══ DATA FOR REVIEW ══

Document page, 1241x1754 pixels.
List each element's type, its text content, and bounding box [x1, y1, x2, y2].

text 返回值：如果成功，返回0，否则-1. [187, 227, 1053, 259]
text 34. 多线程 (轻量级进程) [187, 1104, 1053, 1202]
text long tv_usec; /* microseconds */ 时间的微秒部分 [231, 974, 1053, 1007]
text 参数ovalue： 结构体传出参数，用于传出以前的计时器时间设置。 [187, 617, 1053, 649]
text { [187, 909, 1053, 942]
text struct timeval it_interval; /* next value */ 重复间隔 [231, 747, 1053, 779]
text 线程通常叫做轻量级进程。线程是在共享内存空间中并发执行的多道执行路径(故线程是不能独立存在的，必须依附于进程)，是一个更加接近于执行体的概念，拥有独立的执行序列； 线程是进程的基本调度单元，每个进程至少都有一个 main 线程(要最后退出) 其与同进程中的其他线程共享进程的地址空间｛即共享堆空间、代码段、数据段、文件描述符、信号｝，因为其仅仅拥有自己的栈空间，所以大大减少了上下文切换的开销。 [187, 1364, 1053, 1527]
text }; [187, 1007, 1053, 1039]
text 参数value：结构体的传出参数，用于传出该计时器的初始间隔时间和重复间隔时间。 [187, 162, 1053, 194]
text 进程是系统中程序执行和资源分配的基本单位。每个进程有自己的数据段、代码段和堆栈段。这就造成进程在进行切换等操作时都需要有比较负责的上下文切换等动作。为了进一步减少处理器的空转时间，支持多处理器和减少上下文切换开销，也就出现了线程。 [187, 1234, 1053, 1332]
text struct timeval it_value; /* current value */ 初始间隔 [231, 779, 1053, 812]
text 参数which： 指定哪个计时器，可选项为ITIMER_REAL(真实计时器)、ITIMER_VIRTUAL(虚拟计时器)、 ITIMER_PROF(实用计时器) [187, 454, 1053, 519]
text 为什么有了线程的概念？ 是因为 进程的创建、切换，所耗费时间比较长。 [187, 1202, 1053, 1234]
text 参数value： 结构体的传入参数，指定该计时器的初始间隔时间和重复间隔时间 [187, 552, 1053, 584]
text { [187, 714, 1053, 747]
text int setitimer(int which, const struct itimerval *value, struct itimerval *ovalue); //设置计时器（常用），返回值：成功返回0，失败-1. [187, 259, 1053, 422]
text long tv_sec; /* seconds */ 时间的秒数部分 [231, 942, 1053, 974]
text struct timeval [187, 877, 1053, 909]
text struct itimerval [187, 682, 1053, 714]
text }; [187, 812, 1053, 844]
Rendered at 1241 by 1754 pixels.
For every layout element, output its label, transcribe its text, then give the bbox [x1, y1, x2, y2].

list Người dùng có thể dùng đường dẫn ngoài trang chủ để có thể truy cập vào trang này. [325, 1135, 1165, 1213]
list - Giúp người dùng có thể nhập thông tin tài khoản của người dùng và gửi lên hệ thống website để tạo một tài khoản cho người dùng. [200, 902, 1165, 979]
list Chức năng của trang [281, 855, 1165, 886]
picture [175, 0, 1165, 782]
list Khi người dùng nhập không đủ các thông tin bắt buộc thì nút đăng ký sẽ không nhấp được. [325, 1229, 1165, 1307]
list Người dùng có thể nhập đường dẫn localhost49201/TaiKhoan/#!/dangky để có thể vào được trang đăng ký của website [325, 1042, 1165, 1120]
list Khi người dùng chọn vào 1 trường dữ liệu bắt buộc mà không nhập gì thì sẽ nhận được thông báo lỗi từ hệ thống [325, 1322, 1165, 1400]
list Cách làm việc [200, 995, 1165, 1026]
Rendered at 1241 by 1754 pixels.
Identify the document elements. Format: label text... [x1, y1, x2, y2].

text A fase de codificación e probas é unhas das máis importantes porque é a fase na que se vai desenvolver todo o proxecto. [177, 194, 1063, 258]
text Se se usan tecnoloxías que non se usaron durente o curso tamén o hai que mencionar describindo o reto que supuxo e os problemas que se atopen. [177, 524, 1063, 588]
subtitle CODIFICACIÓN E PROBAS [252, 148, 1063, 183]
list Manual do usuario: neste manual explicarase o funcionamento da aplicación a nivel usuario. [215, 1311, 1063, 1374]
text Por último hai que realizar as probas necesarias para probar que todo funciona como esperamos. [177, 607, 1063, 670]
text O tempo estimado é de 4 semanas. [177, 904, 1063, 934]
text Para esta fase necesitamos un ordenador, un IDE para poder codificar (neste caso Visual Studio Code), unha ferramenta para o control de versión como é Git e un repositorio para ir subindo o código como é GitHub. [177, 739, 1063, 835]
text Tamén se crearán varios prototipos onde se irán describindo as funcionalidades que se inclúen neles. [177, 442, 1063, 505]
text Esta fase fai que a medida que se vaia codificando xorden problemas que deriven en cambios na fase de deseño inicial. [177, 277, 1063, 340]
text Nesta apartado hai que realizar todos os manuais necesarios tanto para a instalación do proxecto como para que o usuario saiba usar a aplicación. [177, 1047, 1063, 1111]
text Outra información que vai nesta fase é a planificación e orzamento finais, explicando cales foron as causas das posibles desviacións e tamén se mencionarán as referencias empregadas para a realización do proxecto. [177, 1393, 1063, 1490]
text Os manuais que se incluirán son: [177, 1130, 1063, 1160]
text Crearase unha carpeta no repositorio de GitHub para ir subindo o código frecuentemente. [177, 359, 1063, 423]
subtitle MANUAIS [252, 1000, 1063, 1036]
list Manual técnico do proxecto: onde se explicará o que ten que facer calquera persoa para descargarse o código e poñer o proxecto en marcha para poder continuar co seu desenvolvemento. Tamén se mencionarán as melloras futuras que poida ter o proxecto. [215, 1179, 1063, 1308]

═══

WHAT NEEDS TO BE DONE — I'd like all of the entries written out again exactly as they appear above.

REPLY TO THE EXERCISE —
Document page, 1241x1754 pixels.
List each element's type, its text content, and bounding box [x1, y1, x2, y2].

text 返回值：如果成功，返回0，否则-1. [187, 227, 1053, 259]
text 34. 多线程 (轻量级进程) [187, 1104, 1053, 1202]
text long tv_usec; /* microseconds */ 时间的微秒部分 [231, 974, 1053, 1007]
text 参数ovalue： 结构体传出参数，用于传出以前的计时器时间设置。 [187, 617, 1053, 649]
text { [187, 909, 1053, 942]
text struct timeval it_interval; /* next value */ 重复间隔 [231, 747, 1053, 779]
text 线程通常叫做轻量级进程。线程是在共享内存空间中并发执行的多道执行路径(故线程是不能独立存在的，必须依附于进程)，是一个更加接近于执行体的概念，拥有独立的执行序列； 线程是进程的基本调度单元，每个进程至少都有一个 main 线程(要最后退出) 其与同进程中的其他线程共享进程的地址空间｛即共享堆空间、代码段、数据段、文件描述符、信号｝，因为其仅仅拥有自己的栈空间，所以大大减少了上下文切换的开销。 [187, 1364, 1053, 1527]
text }; [187, 1007, 1053, 1039]
text 参数value：结构体的传出参数，用于传出该计时器的初始间隔时间和重复间隔时间。 [187, 162, 1053, 194]
text 进程是系统中程序执行和资源分配的基本单位。每个进程有自己的数据段、代码段和堆栈段。这就造成进程在进行切换等操作时都需要有比较负责的上下文切换等动作。为了进一步减少处理器的空转时间，支持多处理器和减少上下文切换开销，也就出现了线程。 [187, 1234, 1053, 1332]
text struct timeval it_value; /* current value */ 初始间隔 [231, 779, 1053, 812]
text 参数which： 指定哪个计时器，可选项为ITIMER_REAL(真实计时器)、ITIMER_VIRTUAL(虚拟计时器)、 ITIMER_PROF(实用计时器) [187, 454, 1053, 519]
text 为什么有了线程的概念？ 是因为 进程的创建、切换，所耗费时间比较长。 [187, 1202, 1053, 1234]
text 参数value： 结构体的传入参数，指定该计时器的初始间隔时间和重复间隔时间 [187, 552, 1053, 584]
text { [187, 714, 1053, 747]
text int setitimer(int which, const struct itimerval *value, struct itimerval *ovalue); //设置计时器（常用），返回值：成功返回0，失败-1. [187, 259, 1053, 422]
text long tv_sec; /* seconds */ 时间的秒数部分 [231, 942, 1053, 974]
text struct timeval [187, 877, 1053, 909]
text struct itimerval [187, 682, 1053, 714]
text }; [187, 812, 1053, 844]
Rendered at 1241 by 1754 pixels.
For every layout element, output its label, transcribe its text, then give the bbox [x1, y1, x2, y2].

list Người dùng có thể dùng đường dẫn ngoài trang chủ để có thể truy cập vào trang này. [325, 1135, 1165, 1213]
list - Giúp người dùng có thể nhập thông tin tài khoản của người dùng và gửi lên hệ thống website để tạo một tài khoản cho người dùng. [200, 902, 1165, 979]
list Chức năng của trang [281, 855, 1165, 886]
picture [175, 0, 1165, 782]
list Khi người dùng nhập không đủ các thông tin bắt buộc thì nút đăng ký sẽ không nhấp được. [325, 1229, 1165, 1307]
list Người dùng có thể nhập đường dẫn localhost49201/TaiKhoan/#!/dangky để có thể vào được trang đăng ký của website [325, 1042, 1165, 1120]
list Khi người dùng chọn vào 1 trường dữ liệu bắt buộc mà không nhập gì thì sẽ nhận được thông báo lỗi từ hệ thống [325, 1322, 1165, 1400]
list Cách làm việc [200, 995, 1165, 1026]
Rendered at 1241 by 1754 pixels.
Identify the document elements. Format: label text... [x1, y1, x2, y2].

text A fase de codificación e probas é unhas das máis importantes porque é a fase na que se vai desenvolver todo o proxecto. [177, 194, 1063, 258]
text Se se usan tecnoloxías que non se usaron durente o curso tamén o hai que mencionar describindo o reto que supuxo e os problemas que se atopen. [177, 524, 1063, 588]
subtitle CODIFICACIÓN E PROBAS [252, 148, 1063, 183]
list Manual do usuario: neste manual explicarase o funcionamento da aplicación a nivel usuario. [215, 1311, 1063, 1374]
text Por último hai que realizar as probas necesarias para probar que todo funciona como esperamos. [177, 607, 1063, 670]
text O tempo estimado é de 4 semanas. [177, 904, 1063, 934]
text Para esta fase necesitamos un ordenador, un IDE para poder codificar (neste caso Visual Studio Code), unha ferramenta para o control de versión como é Git e un repositorio para ir subindo o código como é GitHub. [177, 739, 1063, 835]
text Tamén se crearán varios prototipos onde se irán describindo as funcionalidades que se inclúen neles. [177, 442, 1063, 505]
text Esta fase fai que a medida que se vaia codificando xorden problemas que deriven en cambios na fase de deseño inicial. [177, 277, 1063, 340]
text Nesta apartado hai que realizar todos os manuais necesarios tanto para a instalación do proxecto como para que o usuario saiba usar a aplicación. [177, 1047, 1063, 1111]
text Outra información que vai nesta fase é a planificación e orzamento finais, explicando cales foron as causas das posibles desviacións e tamén se mencionarán as referencias empregadas para a realización do proxecto. [177, 1393, 1063, 1490]
text Os manuais que se incluirán son: [177, 1130, 1063, 1160]
text Crearase unha carpeta no repositorio de GitHub para ir subindo o código frecuentemente. [177, 359, 1063, 423]
subtitle MANUAIS [252, 1000, 1063, 1036]
list Manual técnico do proxecto: onde se explicará o que ten que facer calquera persoa para descargarse o código e poñer o proxecto en marcha para poder continuar co seu desenvolvemento. Tamén se mencionarán as melloras futuras que poida ter o proxecto. [215, 1179, 1063, 1308]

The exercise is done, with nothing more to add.